Annual trends in LARC uptake in the study setting showed slow decline in IUD and increase in contraceptive implants. This was like a study in Ibadan that showed demand for IUD did not show an upward trend over time but increased greatly years after the free access to contraception. Similarly demand for implant at the health facility has kept growing with time [19]. The nonuse of implants before 2012 and increase thereafter reinforces the notion that service provider training (and thus bias) and supply by supporting non-governmental organization may affect contraceptive trends in different area of the country. Data for current contraception in our study was taken at the first visit, while one American study showed that the vast majority of obstetrician gynecologists offer IUDs (95.8 %), but a majority require two or more visits, which is a potential barrier to more wide spread use [20,21].

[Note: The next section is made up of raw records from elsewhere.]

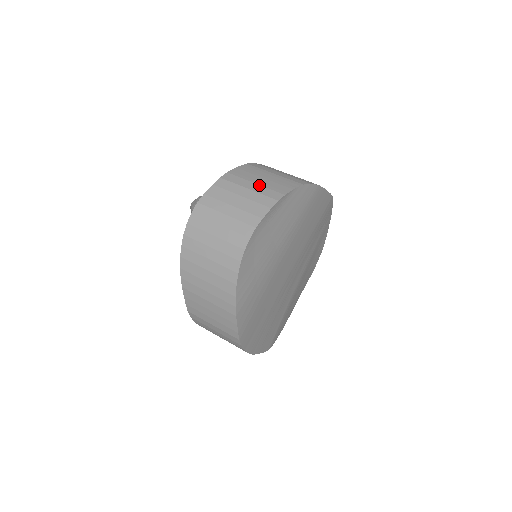
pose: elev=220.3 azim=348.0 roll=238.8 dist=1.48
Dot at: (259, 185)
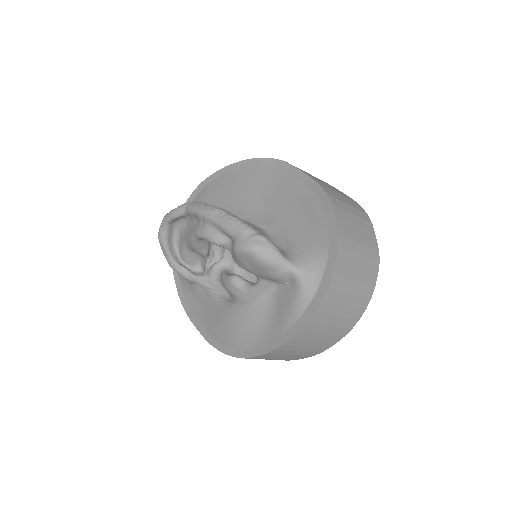
Dot at: (363, 245)
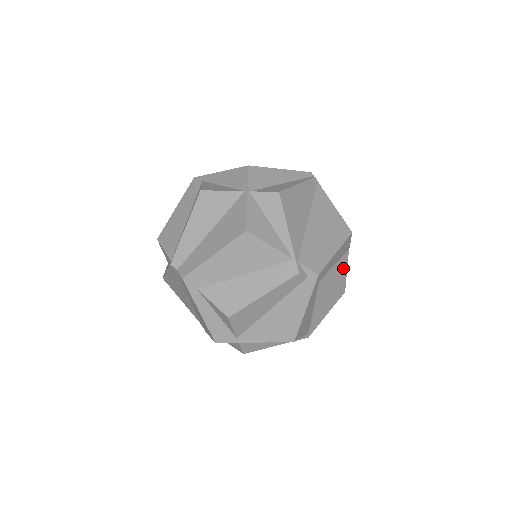
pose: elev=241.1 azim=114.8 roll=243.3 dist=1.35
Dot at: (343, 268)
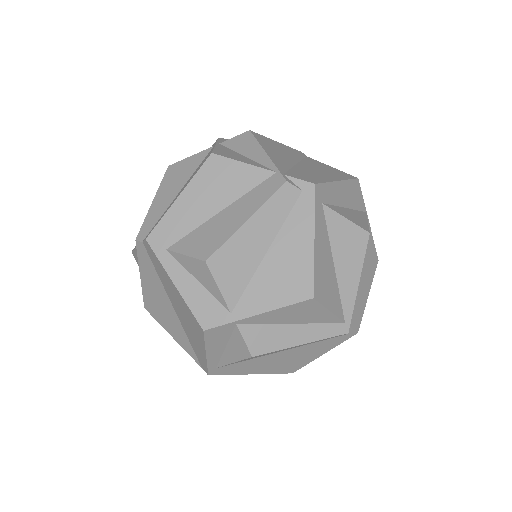
Dot at: (361, 217)
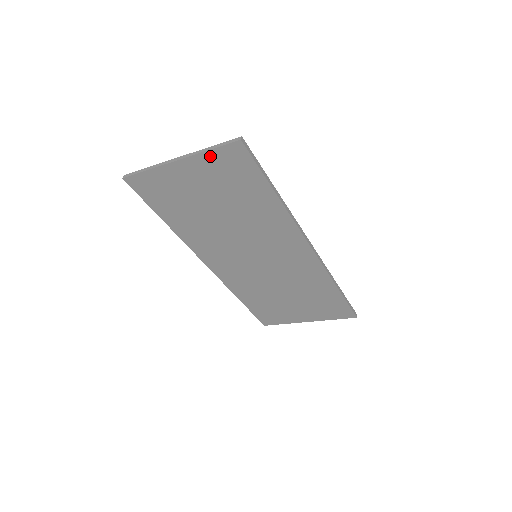
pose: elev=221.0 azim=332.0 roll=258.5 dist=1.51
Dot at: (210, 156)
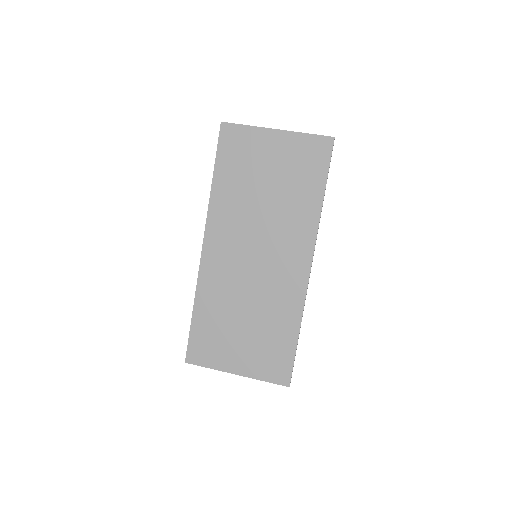
Dot at: (303, 138)
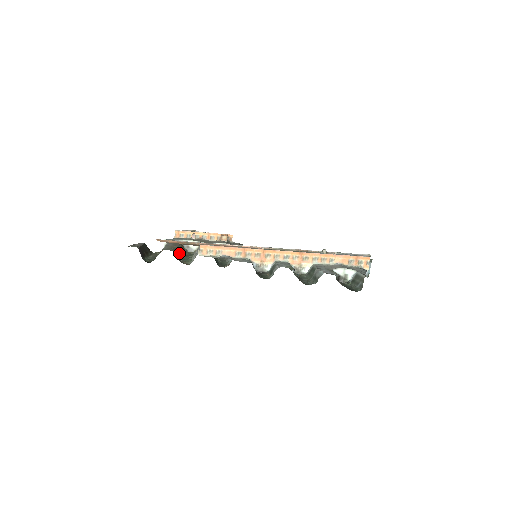
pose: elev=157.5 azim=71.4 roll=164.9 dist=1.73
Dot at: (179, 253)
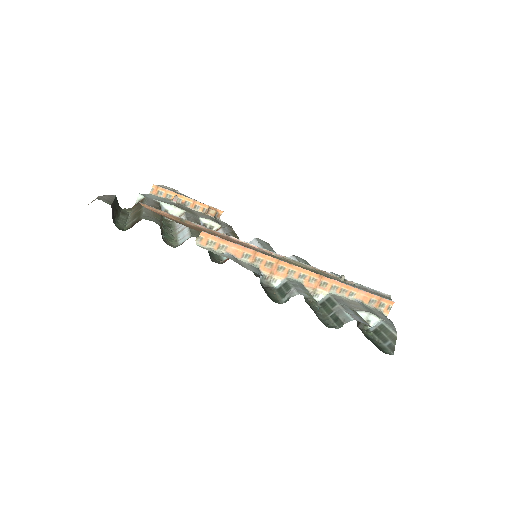
Dot at: occluded
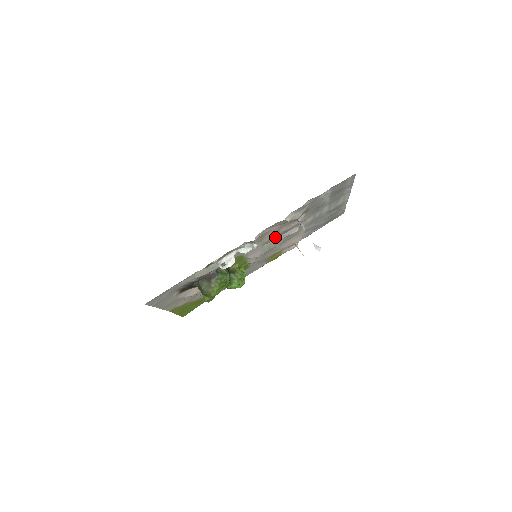
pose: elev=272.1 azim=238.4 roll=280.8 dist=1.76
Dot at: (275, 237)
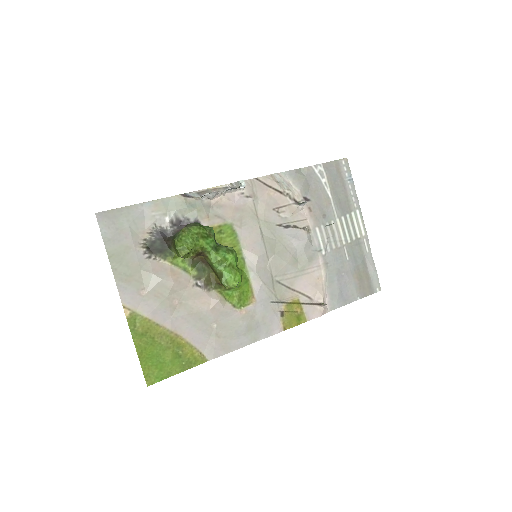
Dot at: (276, 227)
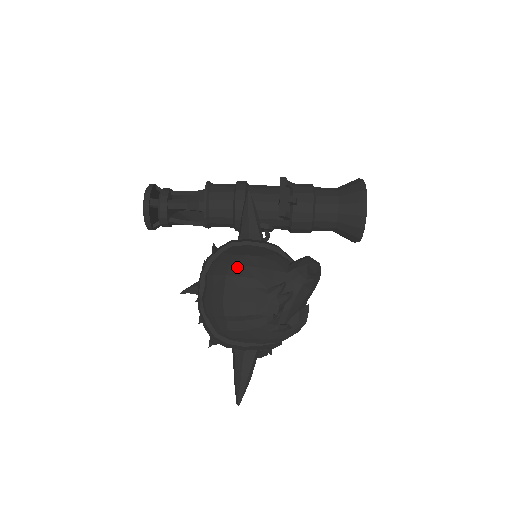
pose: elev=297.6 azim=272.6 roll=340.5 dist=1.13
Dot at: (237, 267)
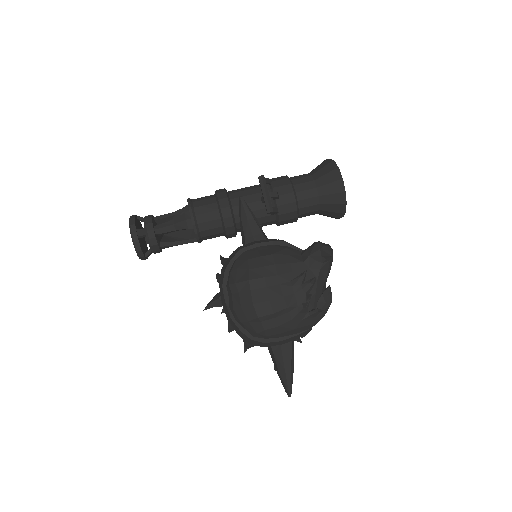
Dot at: (256, 270)
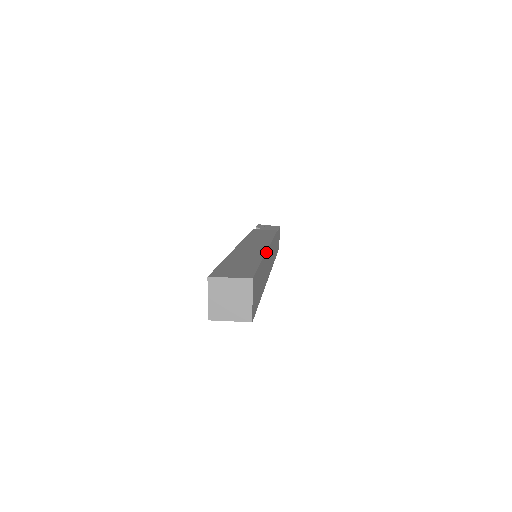
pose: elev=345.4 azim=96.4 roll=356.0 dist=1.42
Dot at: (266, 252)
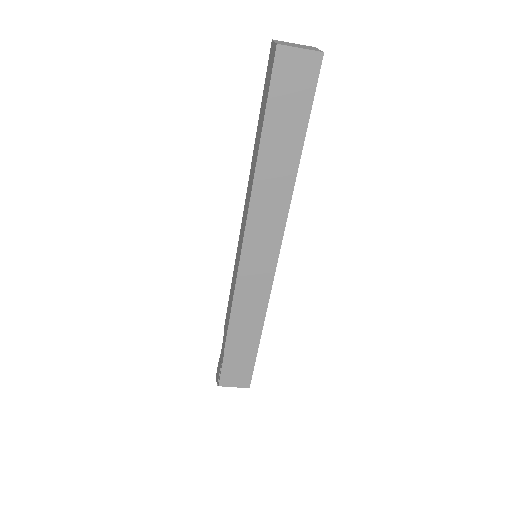
Dot at: occluded
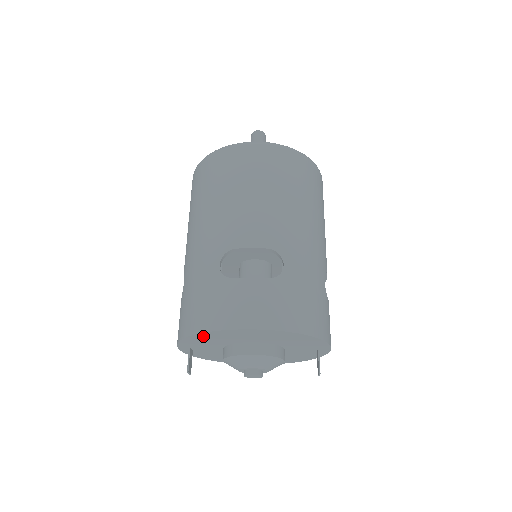
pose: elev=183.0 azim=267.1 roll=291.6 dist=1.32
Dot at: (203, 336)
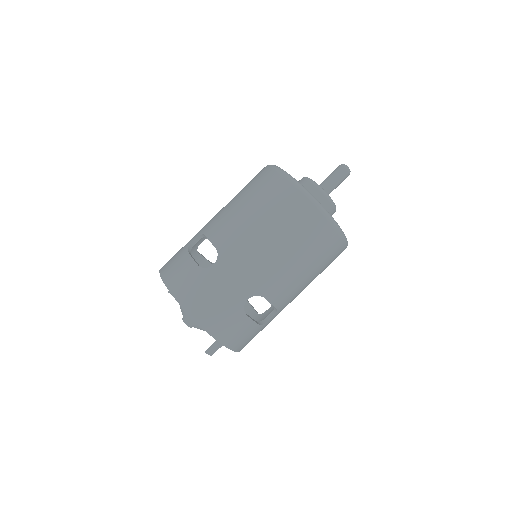
Dot at: occluded
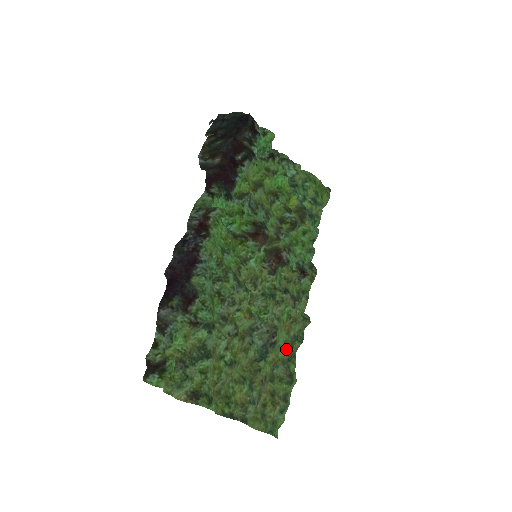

Uptake of LARC is encouraging but still underutilised in the study setting, especially by young nulliparous women. Contraceptive counselling of women should be improved to emphasise the high efficacy, safety and relatively few contraindications of LARC and dispel myths. Uniform country wide training of service providers and consistent supply of LARC should be ensured by government. A wider scope of LARC (hormonal IUD) needs to be made available and affordable to Nigerian women. Girl child education should be continued and expanded for its positive impact on contraceptive uptake.


Authors have no financial disclosures or conflicts of interest to declare.